À New-York, il apprend plusieurs langues et écoute les récits des voyageurs partis à l’Ouest. En 1839 il lève un groupe de pionniers et part direction Vancouver avec pour idée de conquérir la mexicaine Californie en profitant des faiblesses de gouvernance et d’unité de ce coin si lointain. Il est quasi impossible de passer tout droit, il faut transiter par Saint-Louis, puis l’Oregon, Vancouver, Hawaï et l’Alaska. Il passe un peu de temps dans le Kansas où il rencontre beaucoup de voyageurs.

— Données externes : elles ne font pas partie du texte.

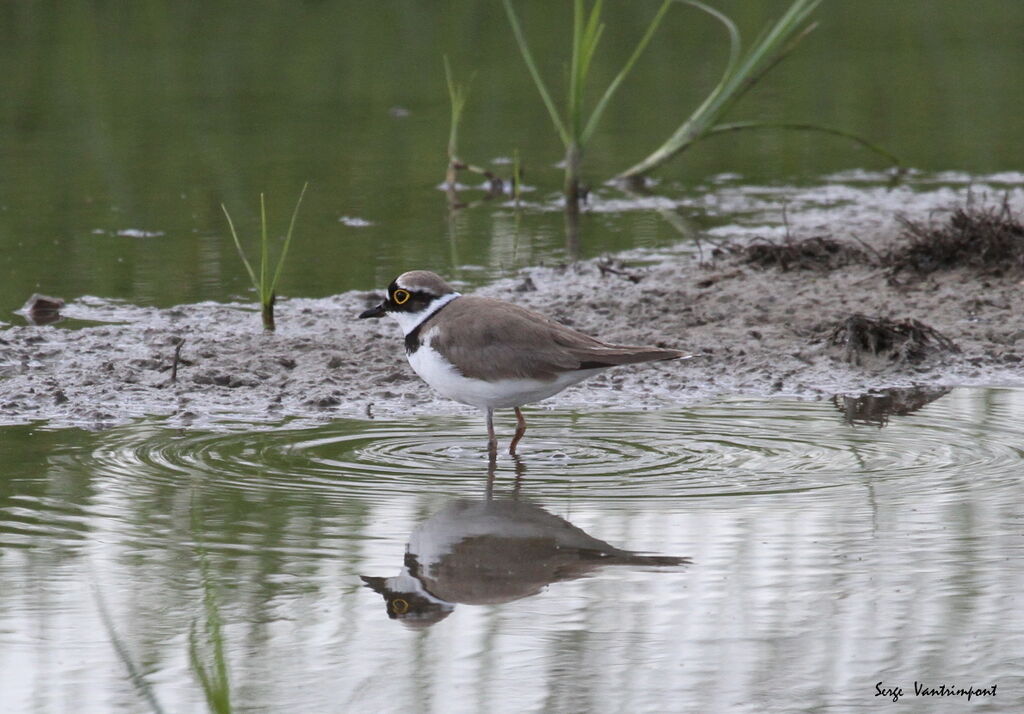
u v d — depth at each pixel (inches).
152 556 354.9
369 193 831.7
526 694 290.0
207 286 644.7
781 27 821.9
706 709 283.9
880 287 631.2
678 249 713.6
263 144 938.1
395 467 426.0
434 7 1423.5
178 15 1374.3
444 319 444.5
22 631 315.9
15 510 384.5
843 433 460.1
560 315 598.5
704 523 378.0
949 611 323.9
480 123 1011.3
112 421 473.1
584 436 459.5
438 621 321.7
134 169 868.0
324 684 294.2
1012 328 573.0
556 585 340.5
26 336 564.1
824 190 843.4
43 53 1206.3
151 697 275.7
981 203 781.3
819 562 351.3
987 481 410.0
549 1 1455.5
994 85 1118.4
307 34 1305.4
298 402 497.4
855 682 293.7
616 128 998.4
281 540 365.4
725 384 522.3
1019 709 283.3
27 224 746.8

« Mais ce qui intéresse avant tout Suter dans ce trafic, c'est la parole vivante des voyageurs qui montent et descendent les rivières. Sa maison est ouverte à tous et sa table toujours mise {…} L'accueil est tel que la maison ne désemplit pas ; aventuriers, colons, trappeurs qui descendent chargés de butins ou misérables, tous également heureux de se refaire là et de se remettre des fatigues de la brousse et des prairies ; chercheurs de fortune, casse-cou, têtes brûlées qui remontent, la fièvre aux yeux, mystérieux, secrets. Suter est infatigable, il les régale tous, passe des nuits à boire, interroge insatiablement son monde. »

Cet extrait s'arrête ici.